Now, here’s a realization: He equips those whom He calls. (And I’m pertaining to every Christ follower, not just the ordained or those in professional full-time ministry.)  He provides and cares for us.  He leads us by His loving hand! Given all these truths, I am secure that He will carry me from Point A going to Point B.  He’ll definitely make sure that He gets the job done in me and through me!

What’s our part, then, in this case?  Admit your weakness, and declare Your dependence unto Him.  Let God work His way in your life, and allow Him to use you for His glory.

Is it going to be easy? Nope, since there are a lot of risks involved. 
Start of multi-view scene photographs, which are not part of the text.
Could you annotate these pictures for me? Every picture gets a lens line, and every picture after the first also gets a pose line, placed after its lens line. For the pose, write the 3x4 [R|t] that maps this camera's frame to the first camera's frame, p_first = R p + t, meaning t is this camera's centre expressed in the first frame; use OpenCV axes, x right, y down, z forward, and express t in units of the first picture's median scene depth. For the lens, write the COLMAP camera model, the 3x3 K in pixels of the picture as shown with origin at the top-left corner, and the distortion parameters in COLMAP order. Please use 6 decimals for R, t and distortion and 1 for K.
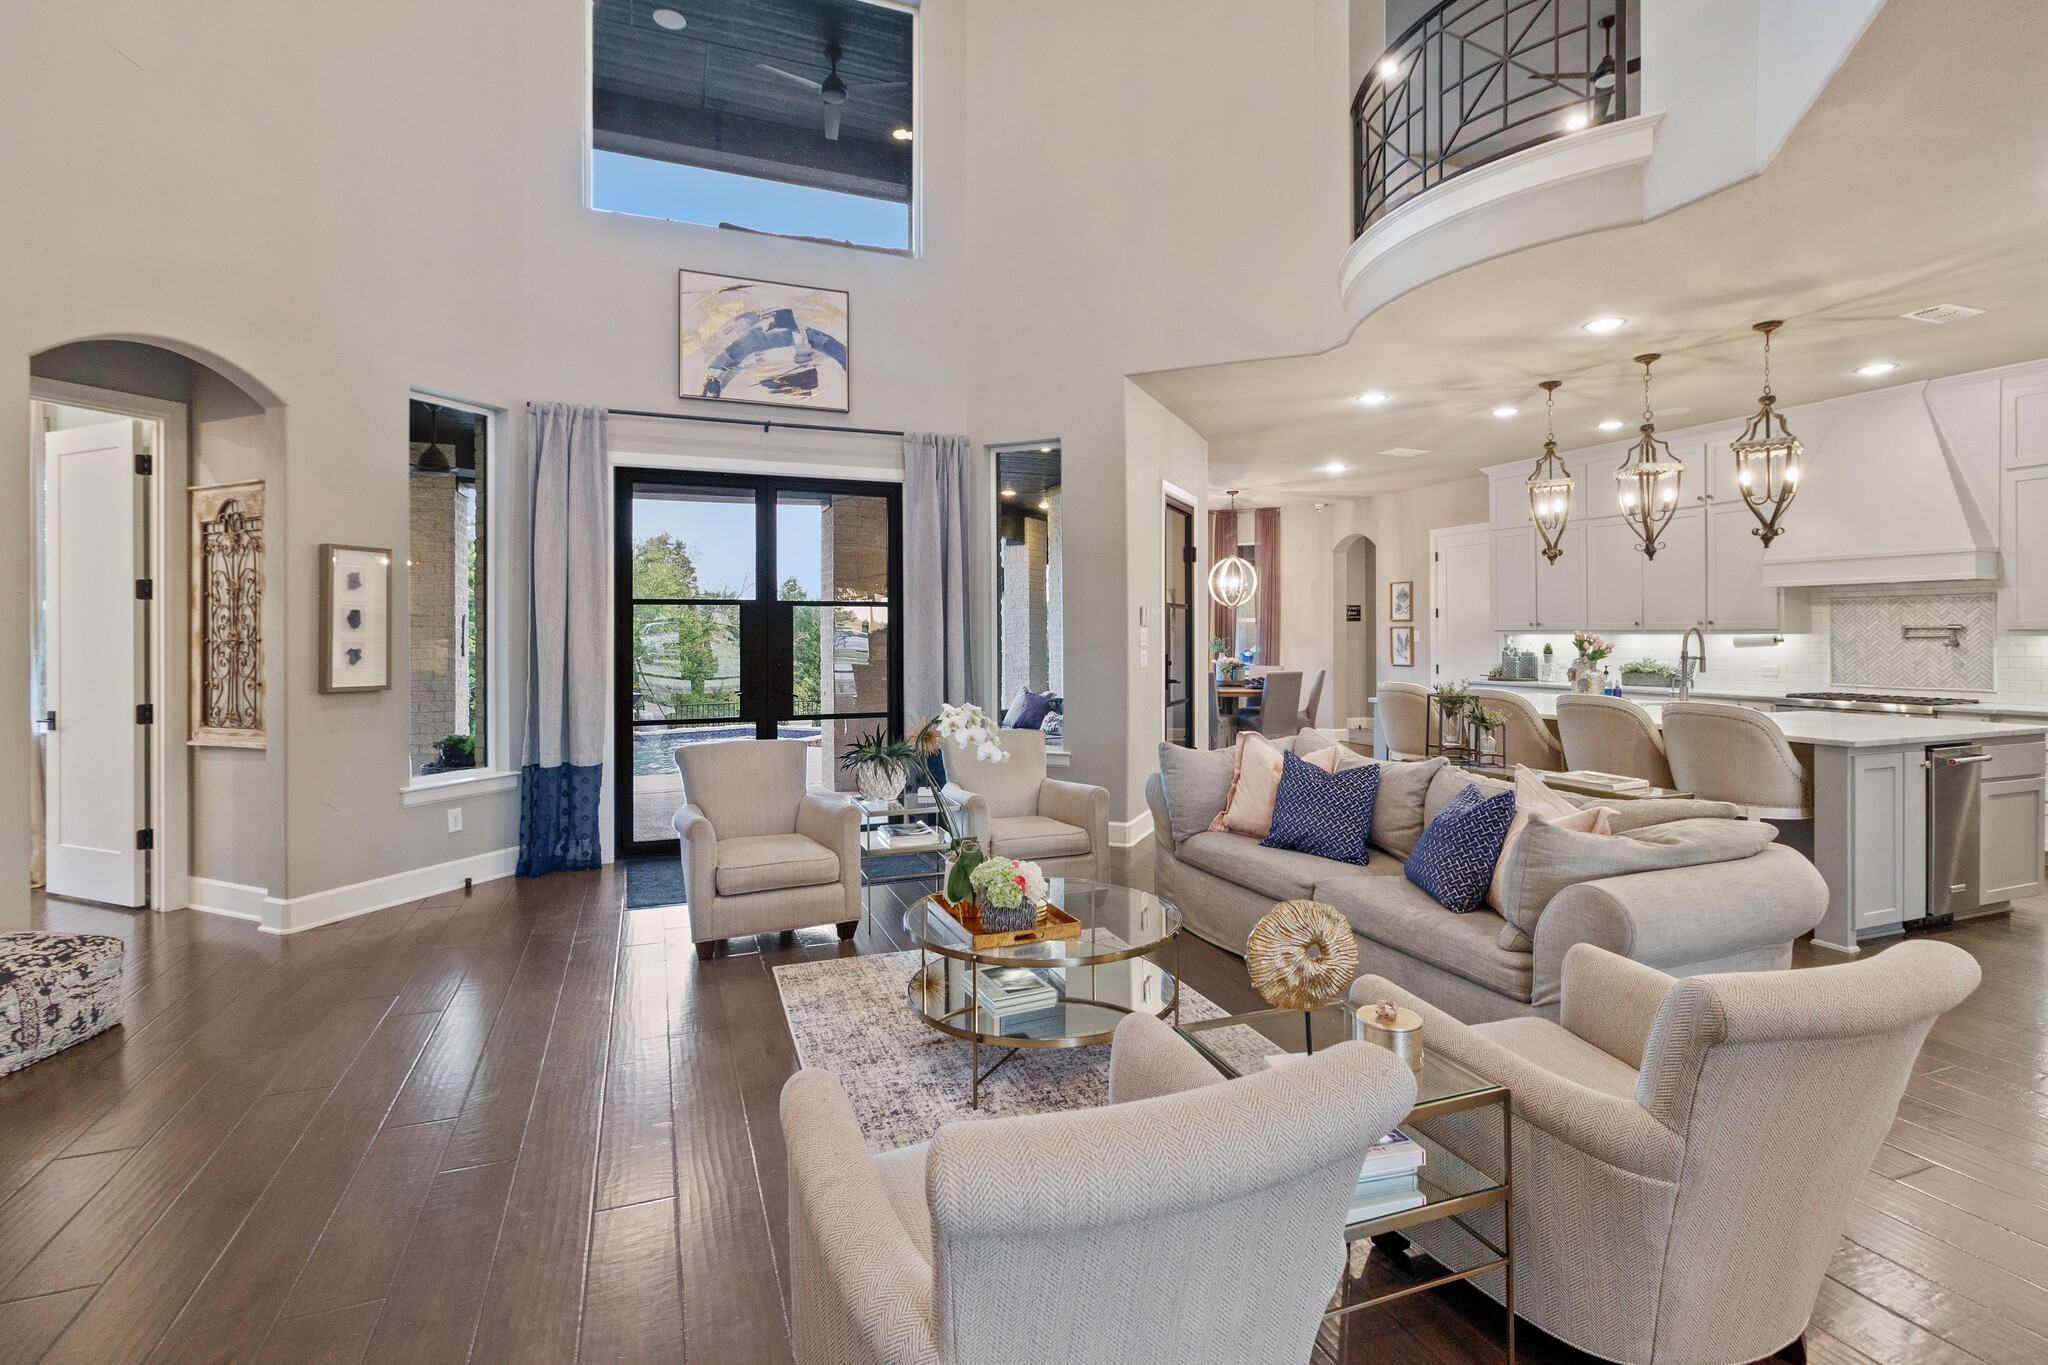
lens RADIAL K [[958.0, 0, 1026.2], [0, 958.0, 628.5], [0, 0, 1]] dist [0.000822, 0.000171]
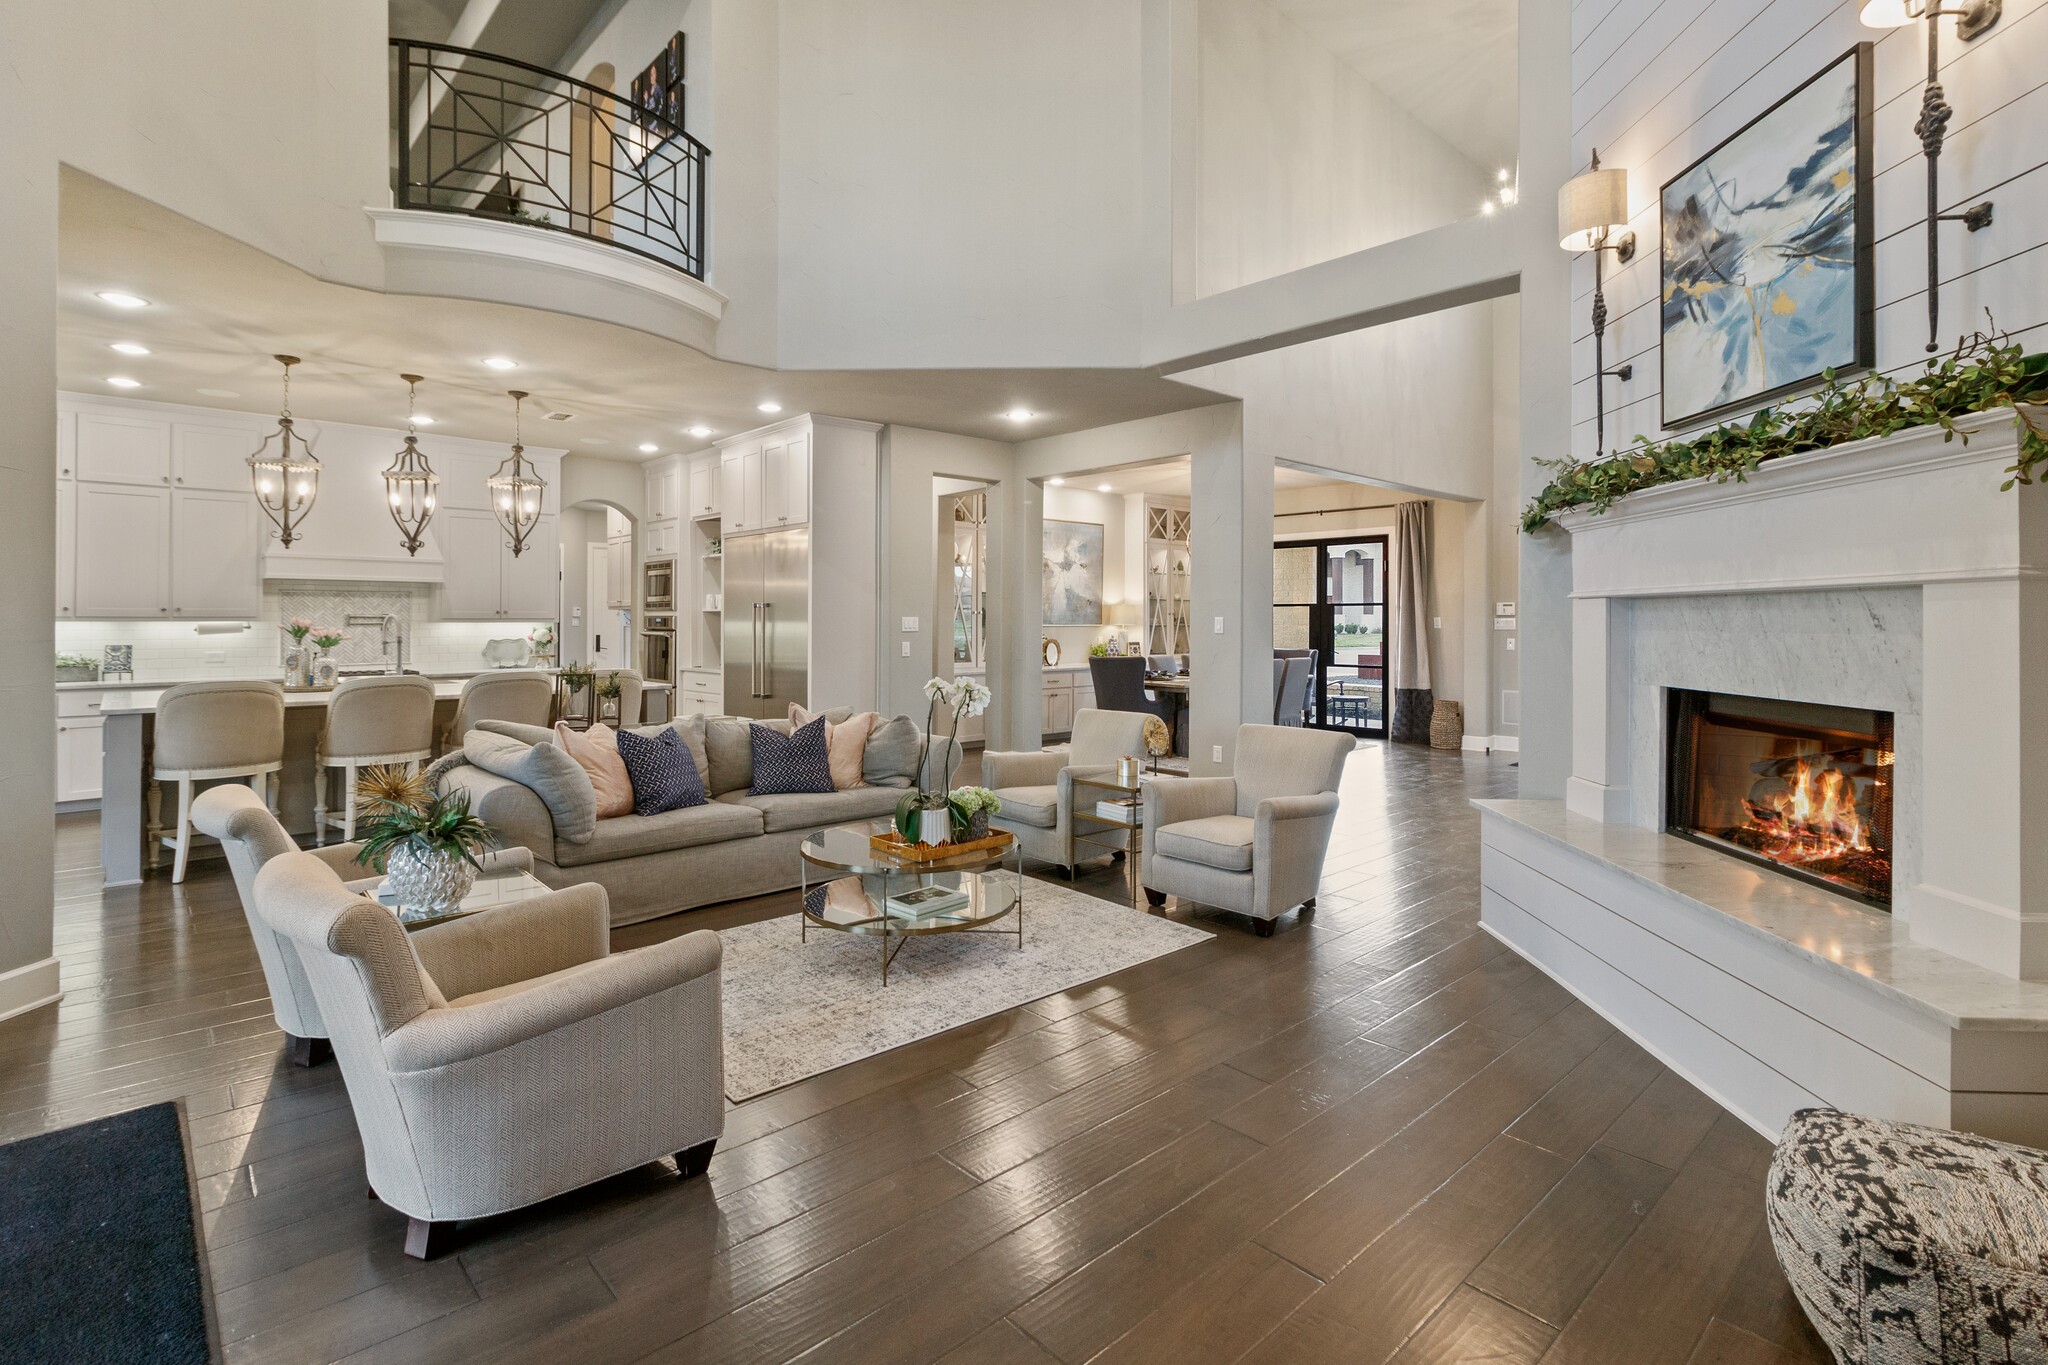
lens RADIAL K [[958.0, 0, 1039.4], [0, 958.0, 619.3], [0, 0, 1]] dist [0.000822, 0.000171]
pose [[-0.357971, 0.001990, 0.933731, -0.639398], [-0.005672, 0.999975, -0.004306, 0.003471], [-0.933716, -0.006838, -0.357951, 0.673556]]
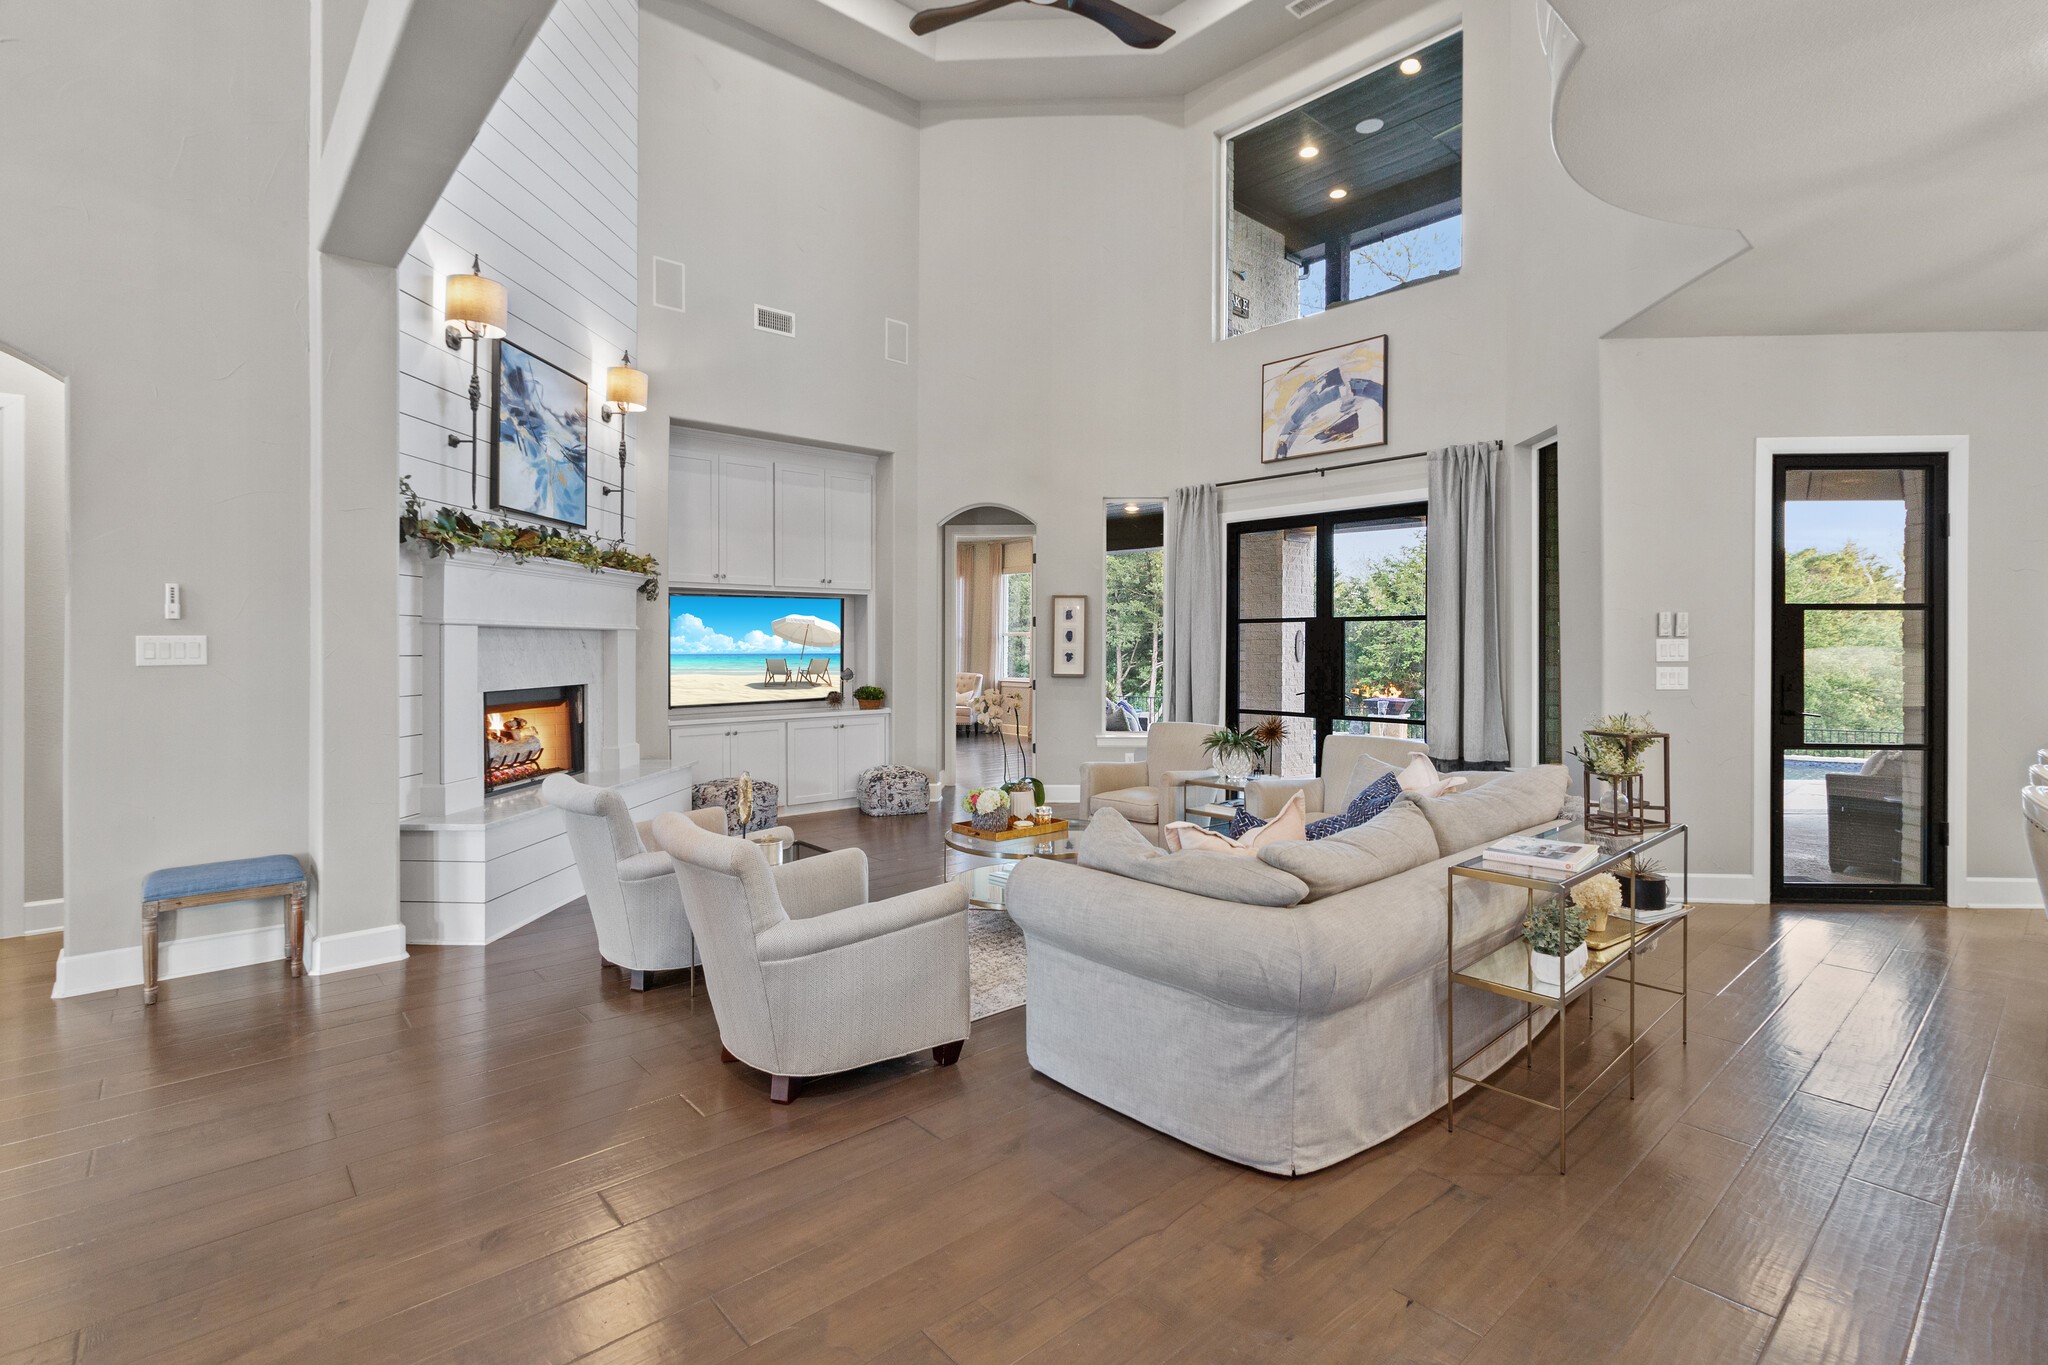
lens RADIAL K [[958.0, 0, 1030.1], [0, 958.0, 645.7], [0, 0, 1]] dist [0.000822, 0.000171]
pose [[0.348487, 0.004065, -0.937305, 0.728063], [0.004388, 0.999973, 0.005968, -0.002409], [0.937303, -0.006193, 0.348459, 0.240884]]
How long will the process take? The answer’s indefinite, but certainly not overnight.

Is it really wise to depend on Him? Well, if you pledge allegiance with Jesus, then it’s going to be the wisest choice you’ll ever make in your life.

So today, I humbly confess that I’m weak, that I should shun pride, and that I desperately need the Lord.  Like the apostle Paul, I shall boast of my being weak.  Why?  It is because God’s grace is sufficient and His power is made perfect in our weakness.  It may sound like a paradox for the majority since the world does not normally operate this way.  However, God can only break through in the lives of people whose hearts are totally abandoned to Him.

Perhaps, the Lord is asking you to let go of your pride or of too much control.  Maybe those are things that stand between you and Him at this moment, don’t you think?

I pray you’d take that life-changing step of faith today.